If we had to narrow the talk surrounding the Libby scandal down to just one question, then it would have to be this: to what extent was the decision driven by Vice President Dick Cheney? If he played a role, that would send the impropriety meter, already waving in the red zone, right off the scale. Cheney was known to be in the special prosecutor’s crosshairs from the outset. No prosecution could be mounted for one simple reason: the stonewalling and misrepresentations of Scooter Libby. If Cheney was behind the decision to pardon Libby, from any objective perspective that would be for one reason: to protect himself by preserving Libby’s silence. That would be issuing a pardon in furtherance of a cover-up, which is precisely the circumstance for which – in the famous exchange between George Mason and James Madison in the Constitutional Convention of 1787 – impeachment was said to have been intended.
Moreover, we know from the recent Washington Post series on Cheney that there really aren’t any major decisions in the White House from which Cheney was divorced.
So today Michael Isikoff takes a look at this question in Newsweek and what he says will only further sound alarms.

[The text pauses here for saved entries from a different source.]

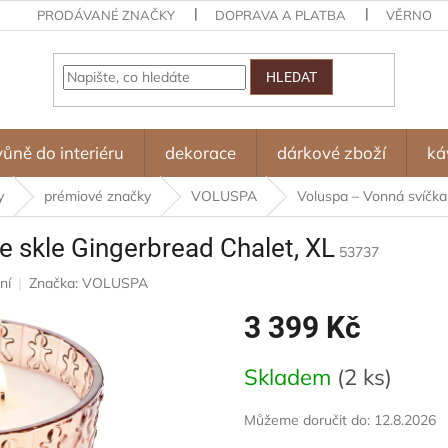
PRODÁVANÉ ZNAČKY
DOPRAVA A PLATBA
VĚRNOST
HLEDAT
vůně do interiéru
dekorace
dárkové zboží
ká
y
prémiové značky
VOLUSPA
Voluspa – Vonná svíčka
e skle Gingerbread Chalet, XL
53737
ní
Značka:
VOLUSPA
3 399 Kč
Měrná
Skladem
(2 ks)
cena:
Můžeme doručit do:
12.8.2026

The president was conflicted. He hated the idea that a loyal aide would serve time. Hanging over his deliberations was Cheney, who had said he was “very disappointed” with the jury’s verdict. Cheney did not directly weigh in with Fielding, but nobody involved had any doubt where he stood. “I’m not sure Bush had a choice,” says one of the advisers. “If he didn’t act, it would have caused a fracture with the vice president.” (White House officials and Cheney declined to comment. “As you know, we don’t discuss internal deliberations,” a Cheney spokeswoman tells Newsweek.)
Sounds to me like we’re deep into impeachment territory.